Certo é tendo as Casas como ponto de partida, há atividades para ocupar-nos durante dias. Desde as quintas vinícolas que podemos visitar – com destaque para a Magnum Carlos Lucas Vinhos, onde tem oportunidade de conhecer alguns dos vinhos mais aclamados internacionalmente desta região.
Obrigatório é pedalar na ecopista do Dão e conhecer Peter, um holandês que gere a Abelenda Bike Rental e que, além de ter disponíveis bicicletas para alugar, assegura transfers para quem se quer aventurar até Viseu mas não sabe o que fazer para regressar ao carro. Quem quiser, pode também levar piquenique – é só avisar a Ana e terá um “farnel” para aproveitar a viagem, numa bicicleta com um pequeno atrelado, e aproveitar uma pista que passa por antigas estações de comboios e praias fluviais.

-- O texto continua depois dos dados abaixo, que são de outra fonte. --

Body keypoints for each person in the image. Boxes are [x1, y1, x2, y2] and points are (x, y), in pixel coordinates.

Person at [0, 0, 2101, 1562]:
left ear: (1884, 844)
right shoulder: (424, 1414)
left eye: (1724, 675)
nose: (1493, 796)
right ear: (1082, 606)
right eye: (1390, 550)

Para jantar, a nossa sugestão é o restaurante 3 Pipos, situado em Tondela, em que temos oportunidade de experimentar a gastronomia regional da Beira Alta. Com diversas salas em granito, de ambiente informal e acolhedor, os vinhos do Dão têm destaque, bem como os petiscos típicos desta região. E um conselho: vá com bastante fome.
Certo é que, quando regressar a Santa Comba Dão, de barriga cheia, vai sentir-se em casa ao pisar os degraus de granito e enroscar-se nos lençóis para uma boa noite de sono, daquelas que só mesmo uma boa estória, nos dá.